My Broken Pipes

During the 26th century BC, a surprisingly advanced sewage system was built by the Indus Valley civilization, one that allowed every house to have its own private well, and even its own flush toilet. Yes, flush toilets – one of the symbols of modern civilization isn’t as modern as you’d think. And, along with the benefits of civilization, the people from the Indus Valley also discovered something else: the costs of broken pipes repair, and the ordeal of finding a good plumber when your house is flooded, and the stress of having to repair structural damage caused by leaking water. And ever since, we’ve all had to deal with such issues.

There are a lot of reasons why pipes break. Some cannot be prevented, such as the usual wear and tear, or faulty materials, or simply the age of the pipes – all objects break down, eventually. In many other cases, accidents can be prevented – for instance, making sure that there’s no water left before the temperatures drop below freezing, or providing adequate insulation.

In any case, broken pipes have to be repaired immediately. Even small leaks can cause massive damage, and, if you fear the plumber’s bill, you should also think that you may end up repainting walls, replacing floors, throwing away carpets and furniture – if you don’t take care of this problem in due time.

It’s quite likely that you will have to deal with faulty pipes at some point in your life – we humans need water, and water flows through pipes, so there’s no avoiding them. Estimates say that 1 in 3 Americans have suffered losses due to water damage, and many more narrowly avoided the losses by identifying the problem in time.
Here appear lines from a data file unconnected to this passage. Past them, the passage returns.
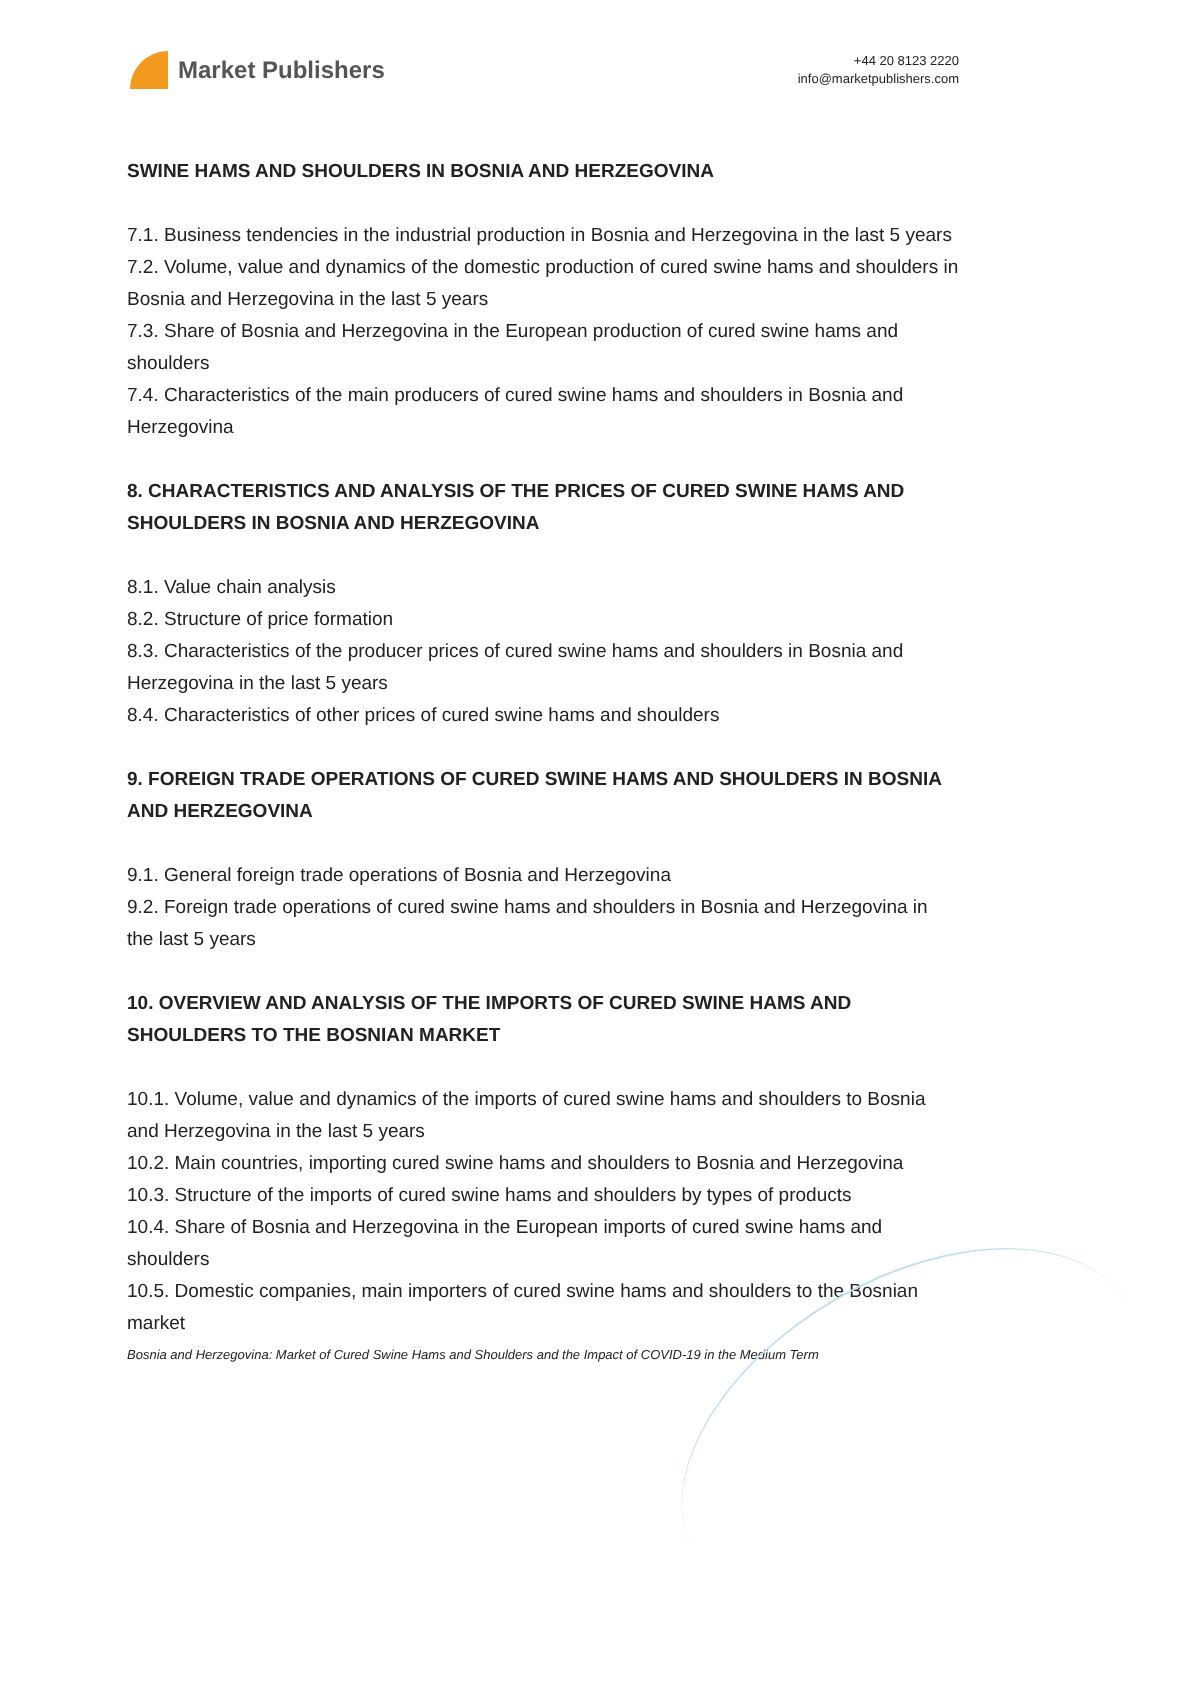Market Publishers
+44 20 8123 2220
info@marketpublishers.com
SWINE HAMS AND SHOULDERS IN BOSNIA AND HERZEGOVINA
7.1. Business tendencies in the industrial production in Bosnia and Herzegovina in the last 5 years
7.2. Volume, value and dynamics of the domestic production of cured swine hams and shoulders in Bosnia and Herzegovina in the last 5 years
7.3. Share of Bosnia and Herzegovina in the European production of cured swine hams and shoulders
7.4. Characteristics of the main producers of cured swine hams and shoulders in Bosnia and Herzegovina
8. CHARACTERISTICS AND ANALYSIS OF THE PRICES OF CURED SWINE HAMS AND SHOULDERS IN BOSNIA AND HERZEGOVINA
8.1. Value chain analysis
8.2. Structure of price formation
8.3. Characteristics of the producer prices of cured swine hams and shoulders in Bosnia and Herzegovina in the last 5 years
8.4. Characteristics of other prices of cured swine hams and shoulders
9. FOREIGN TRADE OPERATIONS OF CURED SWINE HAMS AND SHOULDERS IN BOSNIA AND HERZEGOVINA
9.1. General foreign trade operations of Bosnia and Herzegovina
9.2. Foreign trade operations of cured swine hams and shoulders in Bosnia and Herzegovina in the last 5 years
10. OVERVIEW AND ANALYSIS OF THE IMPORTS OF CURED SWINE HAMS AND SHOULDERS TO THE BOSNIAN MARKET
10.1. Volume, value and dynamics of the imports of cured swine hams and shoulders to Bosnia and Herzegovina in the last 5 years
10.2. Main countries, importing cured swine hams and shoulders to Bosnia and Herzegovina
10.3. Structure of the imports of cured swine hams and shoulders by types of products
10.4. Share of Bosnia and Herzegovina in the European imports of cured swine hams and shoulders
10.5. Domestic companies, main importers of cured swine hams and shoulders to the Bosnian market
Bosnia and Herzegovina: Market of Cured Swine Hams and Shoulders and the Impact of COVID-19 in the Medium Term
If the issue appears to be minor, many home owners are tempted to undertake the repair works themselves. In most cases, this turns out to be a very bad idea, and only increases the risks and the damage. It takes a lot of experience and practice to deal with such issues, and improper materials or improvised connections will almost always backfire. In addition, you may also forfeit the insurance coverage, if you attempt to do the repairs yourself, instead of calling a professional to handle things properly.

Which brings up another important issue: insurance may, or may not cover broken pipes, depending on the type of policy you have. Reading the fine print is annoying, but lots of people fail to understand exactly what’s covered by their insurer, and end up paying hefty amounts for the repair of broken pipes. Frequently, the insurance policy covers the water damage, but not the actual replacement of the broken pipe. In some cases, the insurer will require proof that you took the proper prevention measures, and insulated the pipes according to the existing standards.

So, you should provide proper maintenance for the pipes, and you should check your insurance policy carefully – and, above all,  you should inquire about a good plumber, and keep his contact details at hand. When pipes burst, you don’t have the time to research and ask for references, so having a good and reliable contact is essential.